# Why do we still use the 'P' subscript in a thermodynamic derivative such as (dH/dT)P?

Consider the following thermodynamic derivative:

$$\left(\frac{\partial H}{\partial T}\right)_P$$

Taking the partial derivative w.r.t. $T$ means that all other variables are held constant. Why do we still write it with a subscript like $P$ or $V$?

• I made some pretty substantial edits to your post -- if I've misrepresented anything you wrote, or if you don't like anything I changed, please feel free to edit it back, or to roll back the edits entirely. – hBy2Py Feb 17 '17 at 3:19
• In particular, the use of MathJax in titles is discouraged (here on Chem.SE, at least), as it makes it hard to read search results on, e.g., Google. – hBy2Py Feb 17 '17 at 3:32
• Long story short, all other variables aren't and can't be held constant. – Ivan Neretin Feb 17 '17 at 5:35
• Because we distinguish f(p,..) and f(V, ...) functions – Greg Feb 17 '17 at 16:12
• its a maths thing not related to thermodynamics per se; if you want to differentiate a function of several variables $f(x, y, z)$ wrt. x then then y, z need to be held constant, hence the curly $\partial$ to indicate a partial derivative and subscripts to indicate what is held constant, $(\partial f / \partial x)_{y,z}$ – porphyrin Feb 23 '17 at 16:49

In thermodynamics, the number of degrees of freedom available to describe a system is given by Gibbs' phase rule:

$$F = C - P + 2$$

Here, $C$ is the number of components in the system, $P$ is the number of phases in the system, and $F$ is the number of resulting degrees of freedom.

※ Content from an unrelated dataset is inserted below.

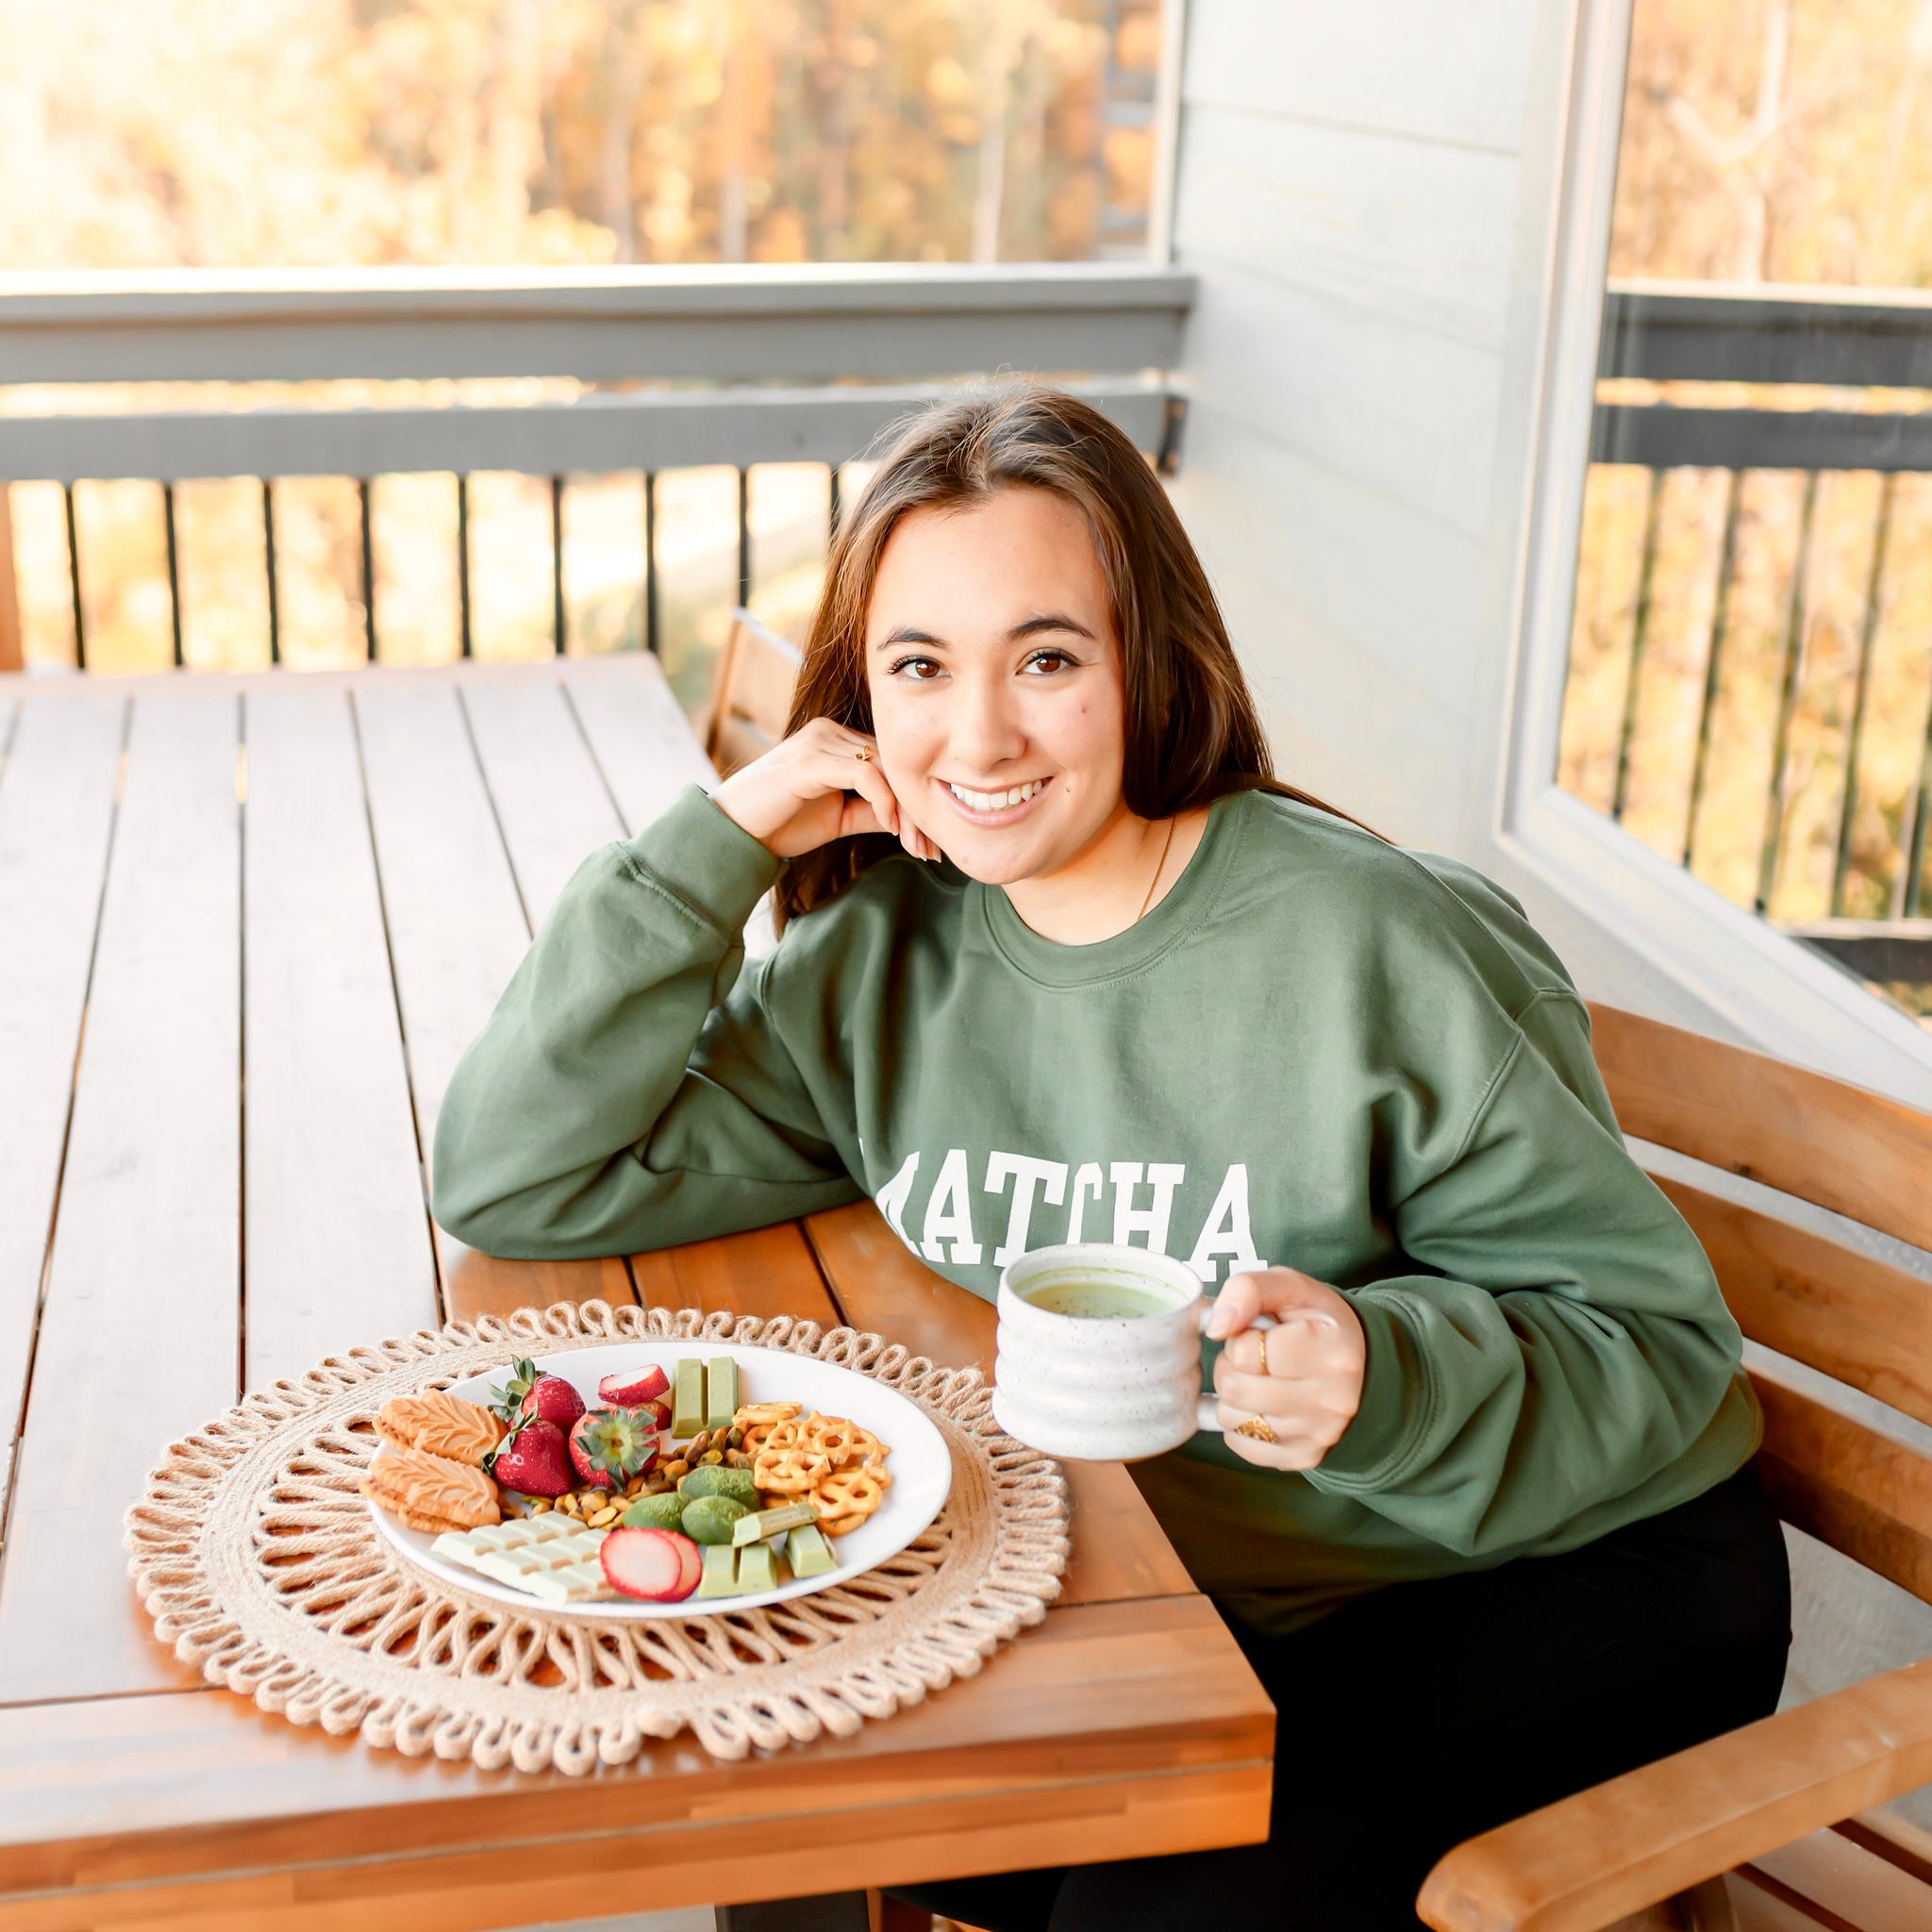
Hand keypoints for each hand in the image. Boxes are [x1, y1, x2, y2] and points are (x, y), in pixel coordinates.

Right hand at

Consider a pure substance in a closed system. One can name a wide variety of thermodynamic parameters to describe its state: temperature, pressure, specific volume, internal energy, enthalpy, entropy, etc. However, Gibbs' phase rule says that we can only independently specify a subset of these parameters before we run out of degrees of freedom:

$$F = 1 - 1 + 2 = 2$$

So, in any mathematical description of (in your example) the enthalpy, $H$, it can only properly be a function of two independent variables:

$$H = H\left(X_1, X_2\right)$$

But: which two variables?

Simply writing the partial derivative $\partial H \over \partial T$ indicates that temperature is to be one of the two available degrees of freedom:

$$H = H\left(T, X_2\right)$$

Now, though – what is $X_2$? Well, including the subscript on the differential is a way of explicitly indicating what that other independent variable is:

$$\left({\partial H \over \partial T}\right)_P \quad \Longrightarrow \quad H = H\left(T, P\right)$$

As porphyrin rightly notes in a comment, this applies to multivariate calculus generally, not just the calculus of thermodynamics.

• Ok but what if something is a function of more than two variables ? – mathemather Feb 17 '17 at 7:00
• @mathemather For any given first derivative in any given system, if you have $F$ degrees of freedom, you should specify $F-1$ independent variables as subscripts to the derivative. – hBy2Py Feb 17 '17 at 12:02

It just means one is holding the experimental pressure constant when determining Cp.